# Tasks to carry out:
a: Reproduce the passage from the opinion column on Prof. Gyampo, starting with "It is also quite" and going on through "our National Treasury.".
b: Pick out every line in the rows that contains the string "series".

# Document excerpt:
==============================

Opinions of Sunday, 13 January 2019

Columnist: Kwame Okoampa-Ahoofe, Jr., Ph.D

Prof. Gyampo, even Jesus Christ had corrupt Apostles and disciples

Prof. Ransford Yaw Gyampo Prof. Ransford Yaw Gyampo

He may be Head of European Studies in the Political Science Department at Ghana’s premier and/or flagship academy, but I am quite certain that when Britain’s Prime Minister Theresa May or France’s President Emmanuel Macron needs pointers on good governance, her/his first port of call is not the Legon office of Prof. Ransford Yaw Gyampo.

In other words, I would rather that President Addo Dankwa Akufo-Addo solicited first-class and first-hand or authoritative opinions on how best to move our country ahead and at the fastest and most pragmatic pace from either political scientists with research and andragogical focus on Ghana and/or Africana Studies, than from a quixotically self-infatuated academic with absolutely no well-recognized credentials or achievements in his sub-disciplinary area.

At best, Prof. Gyampo is a nuisance who is of absolutely no relevance to the Akufo-Addo Administration where local issues of governance are concerned, unless the intemperate and vitriolic critic wants to contribute to the foreign-policy discourse of this present government.

It also clearly appears that Prof. Gyampo does not have much work to do in his chosen discipline of European Studies, thus his constant peevish badgering of the key operatives of unarguably the most progressive Administration of Ghana’s Fourth Republic (See “Akufo-Addo Means Well But He Is Not a Leader – Prof. Gyampo” Ghanaweb.com 1/9/19).

It is also quite obvious that Prof. Gyampo has absolutely no respectable or worthwhile knowledge or idea of what the real stuff of leadership is made of, thus his rather lame, outrageously asinine and criminally scandalous comparison between President Addo Dankwa Akufo-Addo and the Woyome-shilling President John Evans Atta-Mills, late. You see, it is true that the latter may very well have thought that he meant well for the country when he stood beside the infamous mega-thief and pontifically asserted that Mr. Alfred Agbesi Woyome owed absolutely not a pesewa to the Ghanaian taxpayer or our National Treasury.

But this ardent Akufo-Addo critic cannot point to a single major achievement notched by the Atta-Mills-led government of the National Democratic (NDC) that even half-favorably compares with Nana Akufo-Addo’s fee-free Senior High School policy initiative, and the Repeal of the Criminal Libel Law, which was crafted and opportunely enacted while Nana Akufo-Addo served as former President John Agyekum-Kufuor’s Attorney-General and Minister of Justice and Member of Parliament for Akyem-Abuakwa South.

==============================

# Recorded data:
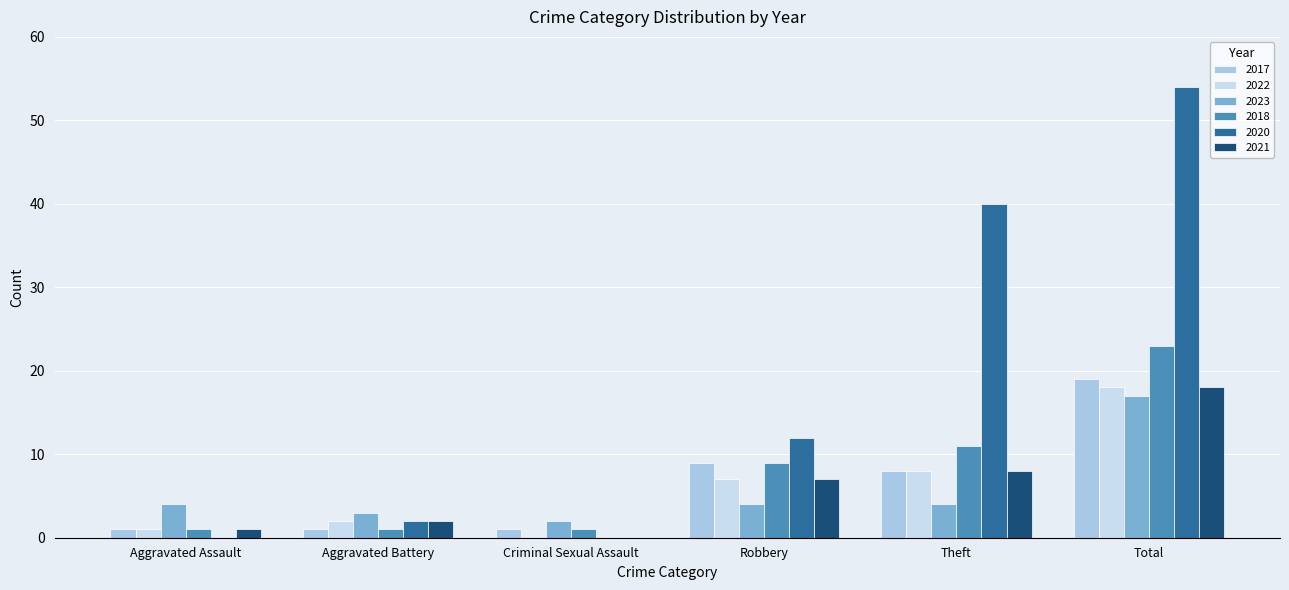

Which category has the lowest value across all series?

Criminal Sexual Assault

==============================

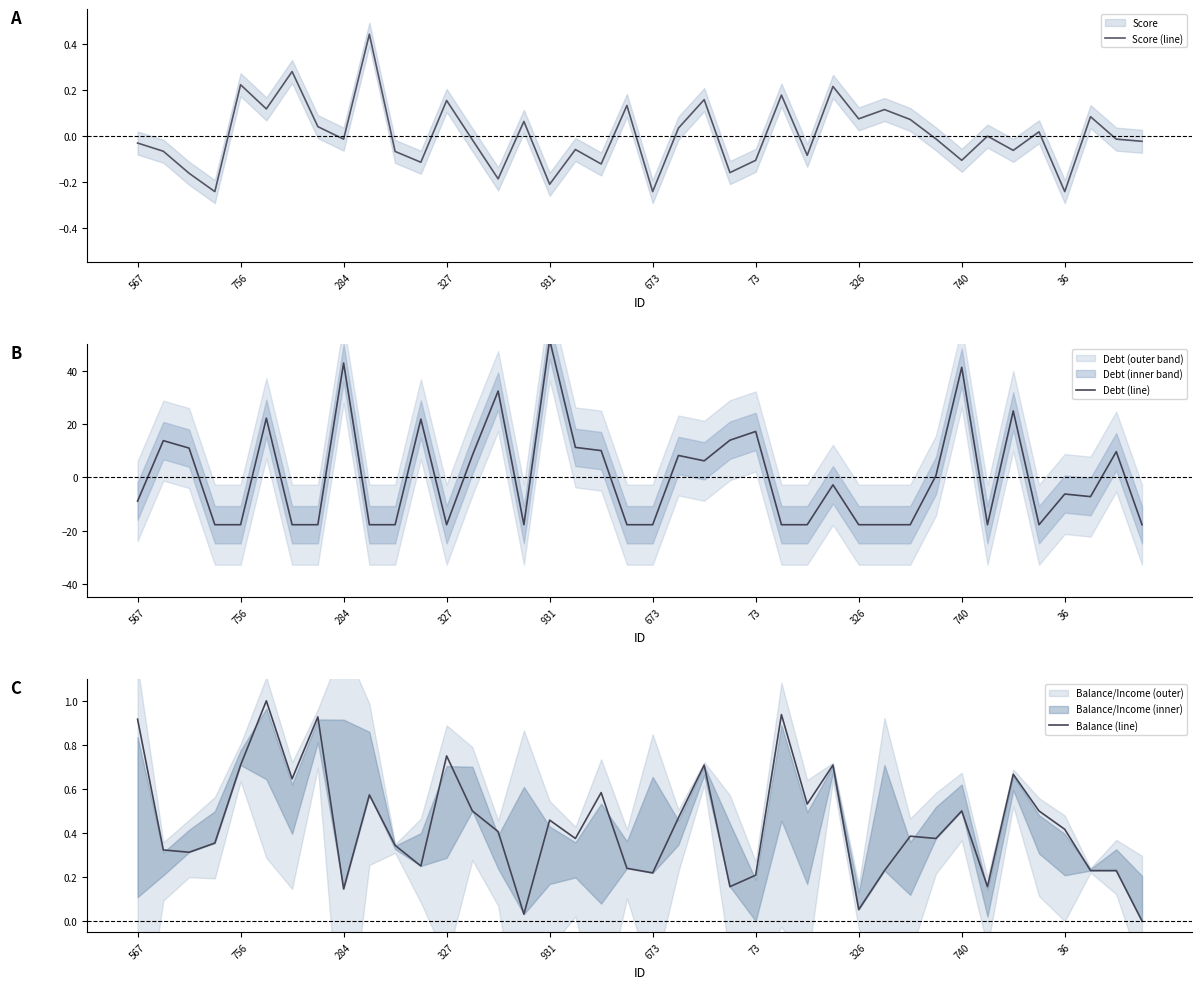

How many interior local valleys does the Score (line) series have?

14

==============================

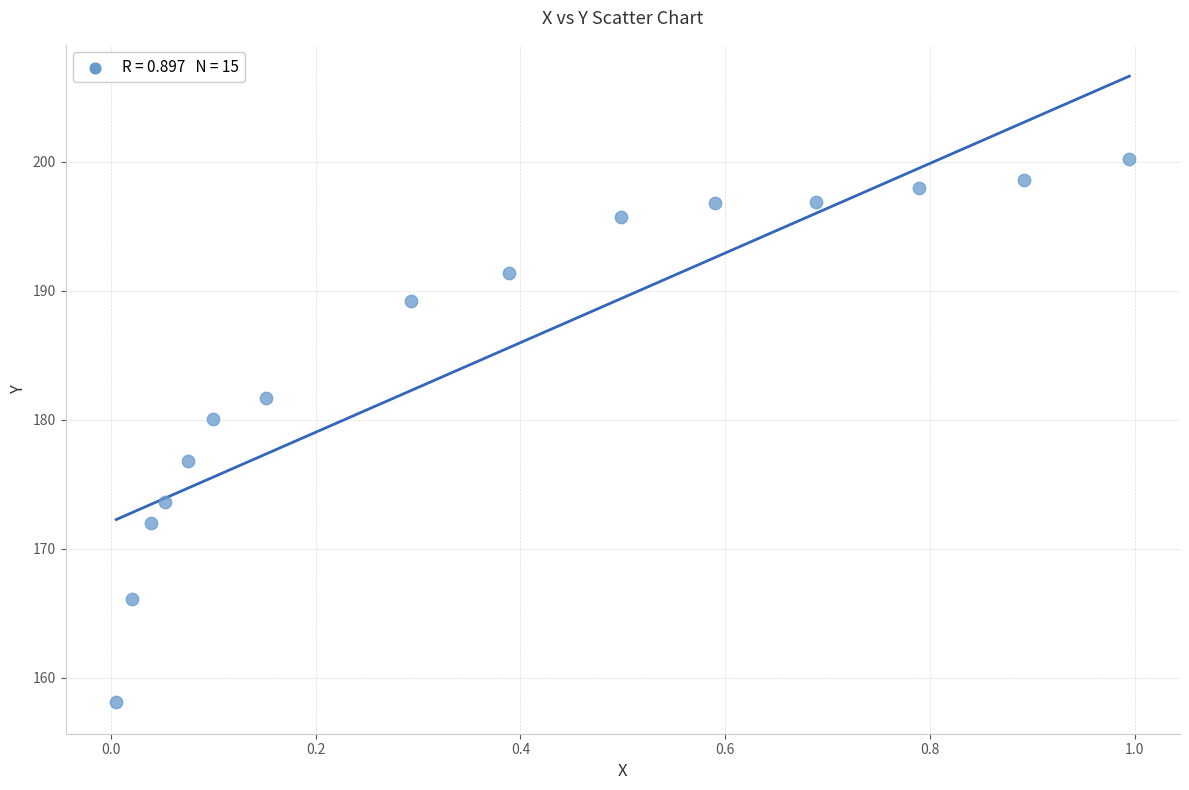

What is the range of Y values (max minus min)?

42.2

==============================

# Answers to the tasks:
a:
It is also quite obvious that Prof. Gyampo has absolutely no respectable or worthwhile knowledge or idea of what the real stuff of leadership is made of, thus his rather lame, outrageously asinine and criminally scandalous comparison between President Addo Dankwa Akufo-Addo and the Woyome-shilling President John Evans Atta-Mills, late. You see, it is true that the latter may very well have thought that he meant well for the country when he stood beside the infamous mega-thief and pontifically asserted that Mr. Alfred Agbesi Woyome owed absolutely not a pesewa to the Ghanaian taxpayer or our National Treasury.

b:
Which category has the lowest value across all series?
How many interior local valleys does the Score (line) series have?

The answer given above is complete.